▸ Required work:
Write the data out again so that it matches word for word.

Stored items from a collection
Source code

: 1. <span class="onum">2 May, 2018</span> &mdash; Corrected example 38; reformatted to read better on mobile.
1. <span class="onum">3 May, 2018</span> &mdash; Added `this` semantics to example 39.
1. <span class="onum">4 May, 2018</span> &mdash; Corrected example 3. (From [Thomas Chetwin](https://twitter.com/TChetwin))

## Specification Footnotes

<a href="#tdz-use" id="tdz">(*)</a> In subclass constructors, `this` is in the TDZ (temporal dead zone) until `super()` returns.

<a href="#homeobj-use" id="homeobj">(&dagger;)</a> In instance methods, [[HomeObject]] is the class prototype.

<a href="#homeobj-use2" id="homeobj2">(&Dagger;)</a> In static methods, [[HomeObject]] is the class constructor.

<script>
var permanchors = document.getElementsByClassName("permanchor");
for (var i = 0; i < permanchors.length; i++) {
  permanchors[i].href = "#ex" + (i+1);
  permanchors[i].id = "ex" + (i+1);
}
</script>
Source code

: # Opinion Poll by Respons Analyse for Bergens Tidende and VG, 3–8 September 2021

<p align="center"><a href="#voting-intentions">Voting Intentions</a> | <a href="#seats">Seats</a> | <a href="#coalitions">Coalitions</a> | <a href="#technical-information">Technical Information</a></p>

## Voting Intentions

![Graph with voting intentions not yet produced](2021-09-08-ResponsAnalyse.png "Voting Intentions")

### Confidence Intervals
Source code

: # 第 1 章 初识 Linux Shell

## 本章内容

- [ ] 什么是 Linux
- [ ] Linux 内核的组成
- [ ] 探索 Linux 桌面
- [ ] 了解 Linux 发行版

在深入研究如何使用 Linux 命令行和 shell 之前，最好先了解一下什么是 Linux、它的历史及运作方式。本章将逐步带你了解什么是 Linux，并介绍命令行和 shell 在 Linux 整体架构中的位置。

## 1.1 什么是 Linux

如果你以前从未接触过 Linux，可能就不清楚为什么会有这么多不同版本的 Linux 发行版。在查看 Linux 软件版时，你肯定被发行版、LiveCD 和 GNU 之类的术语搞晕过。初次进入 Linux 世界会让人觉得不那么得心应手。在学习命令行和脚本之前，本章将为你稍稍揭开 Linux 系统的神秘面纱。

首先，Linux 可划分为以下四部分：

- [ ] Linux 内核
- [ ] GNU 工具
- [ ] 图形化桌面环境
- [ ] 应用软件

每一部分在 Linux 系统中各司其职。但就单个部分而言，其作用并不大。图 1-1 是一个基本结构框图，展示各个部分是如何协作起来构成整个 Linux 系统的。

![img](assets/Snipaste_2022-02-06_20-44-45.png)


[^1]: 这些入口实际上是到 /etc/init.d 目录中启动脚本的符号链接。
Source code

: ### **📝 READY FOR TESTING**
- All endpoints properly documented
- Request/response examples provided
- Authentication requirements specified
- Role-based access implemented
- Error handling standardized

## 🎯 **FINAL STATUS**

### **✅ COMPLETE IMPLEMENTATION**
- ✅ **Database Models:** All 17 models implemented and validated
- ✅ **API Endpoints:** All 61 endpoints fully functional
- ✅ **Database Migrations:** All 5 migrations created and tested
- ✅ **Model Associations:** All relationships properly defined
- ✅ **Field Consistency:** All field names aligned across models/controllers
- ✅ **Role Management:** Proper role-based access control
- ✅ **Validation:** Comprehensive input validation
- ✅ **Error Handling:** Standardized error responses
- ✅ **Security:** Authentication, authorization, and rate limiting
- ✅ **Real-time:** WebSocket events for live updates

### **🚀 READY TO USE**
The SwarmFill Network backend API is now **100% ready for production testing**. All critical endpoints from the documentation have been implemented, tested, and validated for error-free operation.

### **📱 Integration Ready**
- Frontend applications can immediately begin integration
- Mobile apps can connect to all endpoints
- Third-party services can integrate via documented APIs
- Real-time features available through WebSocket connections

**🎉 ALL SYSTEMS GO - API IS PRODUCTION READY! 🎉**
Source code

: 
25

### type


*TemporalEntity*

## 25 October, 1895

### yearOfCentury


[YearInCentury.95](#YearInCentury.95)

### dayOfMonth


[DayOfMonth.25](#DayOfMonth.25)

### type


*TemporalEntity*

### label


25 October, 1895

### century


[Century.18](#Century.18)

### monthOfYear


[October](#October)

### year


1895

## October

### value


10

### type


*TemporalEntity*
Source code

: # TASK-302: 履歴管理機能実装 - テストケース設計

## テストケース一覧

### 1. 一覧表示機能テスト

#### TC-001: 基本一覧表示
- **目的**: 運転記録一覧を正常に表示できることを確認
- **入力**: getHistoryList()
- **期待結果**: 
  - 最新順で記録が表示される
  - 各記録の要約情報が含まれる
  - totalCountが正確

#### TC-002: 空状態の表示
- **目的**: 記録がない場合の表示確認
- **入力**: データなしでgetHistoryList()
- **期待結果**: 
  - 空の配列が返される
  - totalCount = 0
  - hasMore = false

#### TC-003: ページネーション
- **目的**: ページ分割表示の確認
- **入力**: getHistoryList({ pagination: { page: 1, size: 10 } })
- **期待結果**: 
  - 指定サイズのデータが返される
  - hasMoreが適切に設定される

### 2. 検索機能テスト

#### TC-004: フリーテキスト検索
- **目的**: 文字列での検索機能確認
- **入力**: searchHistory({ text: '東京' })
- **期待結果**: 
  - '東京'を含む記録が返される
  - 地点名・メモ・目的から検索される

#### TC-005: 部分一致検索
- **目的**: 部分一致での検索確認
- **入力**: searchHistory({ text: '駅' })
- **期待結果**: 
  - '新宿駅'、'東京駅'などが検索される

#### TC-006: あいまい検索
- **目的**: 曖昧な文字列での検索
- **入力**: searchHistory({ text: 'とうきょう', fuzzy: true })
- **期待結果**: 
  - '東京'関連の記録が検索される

▸ Response area:
Source code

: 1. <span class="onum">2 May, 2018</span> &mdash; Corrected example 38; reformatted to read better on mobile.
1. <span class="onum">3 May, 2018</span> &mdash; Added `this` semantics to example 39.
1. <span class="onum">4 May, 2018</span> &mdash; Corrected example 3. (From [Thomas Chetwin](https://twitter.com/TChetwin))

## Specification Footnotes

<a href="#tdz-use" id="tdz">(*)</a> In subclass constructors, `this` is in the TDZ (temporal dead zone) until `super()` returns.

<a href="#homeobj-use" id="homeobj">(&dagger;)</a> In instance methods, [[HomeObject]] is the class prototype.

<a href="#homeobj-use2" id="homeobj2">(&Dagger;)</a> In static methods, [[HomeObject]] is the class constructor.

<script>
var permanchors = document.getElementsByClassName("permanchor");
for (var i = 0; i < permanchors.length; i++) {
  permanchors[i].href = "#ex" + (i+1);
  permanchors[i].id = "ex" + (i+1);
}
</script>
Source code

: # Opinion Poll by Respons Analyse for Bergens Tidende and VG, 3–8 September 2021

<p align="center"><a href="#voting-intentions">Voting Intentions</a> | <a href="#seats">Seats</a> | <a href="#coalitions">Coalitions</a> | <a href="#technical-information">Technical Information</a></p>

## Voting Intentions

![Graph with voting intentions not yet produced](2021-09-08-ResponsAnalyse.png "Voting Intentions")

### Confidence Intervals
Source code

: # 第 1 章 初识 Linux Shell

## 本章内容

- [ ] 什么是 Linux
- [ ] Linux 内核的组成
- [ ] 探索 Linux 桌面
- [ ] 了解 Linux 发行版

在深入研究如何使用 Linux 命令行和 shell 之前，最好先了解一下什么是 Linux、它的历史及运作方式。本章将逐步带你了解什么是 Linux，并介绍命令行和 shell 在 Linux 整体架构中的位置。

## 1.1 什么是 Linux

如果你以前从未接触过 Linux，可能就不清楚为什么会有这么多不同版本的 Linux 发行版。在查看 Linux 软件版时，你肯定被发行版、LiveCD 和 GNU 之类的术语搞晕过。初次进入 Linux 世界会让人觉得不那么得心应手。在学习命令行和脚本之前，本章将为你稍稍揭开 Linux 系统的神秘面纱。

首先，Linux 可划分为以下四部分：

- [ ] Linux 内核
- [ ] GNU 工具
- [ ] 图形化桌面环境
- [ ] 应用软件

每一部分在 Linux 系统中各司其职。但就单个部分而言，其作用并不大。图 1-1 是一个基本结构框图，展示各个部分是如何协作起来构成整个 Linux 系统的。

![img](assets/Snipaste_2022-02-06_20-44-45.png)


[^1]: 这些入口实际上是到 /etc/init.d 目录中启动脚本的符号链接。
Source code

: ### **📝 READY FOR TESTING**
- All endpoints properly documented
- Request/response examples provided
- Authentication requirements specified
- Role-based access implemented
- Error handling standardized

## 🎯 **FINAL STATUS**

### **✅ COMPLETE IMPLEMENTATION**
- ✅ **Database Models:** All 17 models implemented and validated
- ✅ **API Endpoints:** All 61 endpoints fully functional
- ✅ **Database Migrations:** All 5 migrations created and tested
- ✅ **Model Associations:** All relationships properly defined
- ✅ **Field Consistency:** All field names aligned across models/controllers
- ✅ **Role Management:** Proper role-based access control
- ✅ **Validation:** Comprehensive input validation
- ✅ **Error Handling:** Standardized error responses
- ✅ **Security:** Authentication, authorization, and rate limiting
- ✅ **Real-time:** WebSocket events for live updates

### **🚀 READY TO USE**
The SwarmFill Network backend API is now **100% ready for production testing**. All critical endpoints from the documentation have been implemented, tested, and validated for error-free operation.

### **📱 Integration Ready**
- Frontend applications can immediately begin integration
- Mobile apps can connect to all endpoints
- Third-party services can integrate via documented APIs
- Real-time features available through WebSocket connections

**🎉 ALL SYSTEMS GO - API IS PRODUCTION READY! 🎉**
Source code

: 
25

### type


*TemporalEntity*

## 25 October, 1895

### yearOfCentury


[YearInCentury.95](#YearInCentury.95)

### dayOfMonth


[DayOfMonth.25](#DayOfMonth.25)

### type


*TemporalEntity*

### label


25 October, 1895

### century


[Century.18](#Century.18)

### monthOfYear


[October](#October)

### year


1895

## October

### value


10

### type


*TemporalEntity*
Source code

: # TASK-302: 履歴管理機能実装 - テストケース設計

## テストケース一覧

### 1. 一覧表示機能テスト

#### TC-001: 基本一覧表示
- **目的**: 運転記録一覧を正常に表示できることを確認
- **入力**: getHistoryList()
- **期待結果**: 
  - 最新順で記録が表示される
  - 各記録の要約情報が含まれる
  - totalCountが正確

#### TC-002: 空状態の表示
- **目的**: 記録がない場合の表示確認
- **入力**: データなしでgetHistoryList()
- **期待結果**: 
  - 空の配列が返される
  - totalCount = 0
  - hasMore = false

#### TC-003: ページネーション
- **目的**: ページ分割表示の確認
- **入力**: getHistoryList({ pagination: { page: 1, size: 10 } })
- **期待結果**: 
  - 指定サイズのデータが返される
  - hasMoreが適切に設定される

### 2. 検索機能テスト

#### TC-004: フリーテキスト検索
- **目的**: 文字列での検索機能確認
- **入力**: searchHistory({ text: '東京' })
- **期待結果**: 
  - '東京'を含む記録が返される
  - 地点名・メモ・目的から検索される

#### TC-005: 部分一致検索
- **目的**: 部分一致での検索確認
- **入力**: searchHistory({ text: '駅' })
- **期待結果**: 
  - '新宿駅'、'東京駅'などが検索される

#### TC-006: あいまい検索
- **目的**: 曖昧な文字列での検索
- **入力**: searchHistory({ text: 'とうきょう', fuzzy: true })
- **期待結果**: 
  - '東京'関連の記録が検索される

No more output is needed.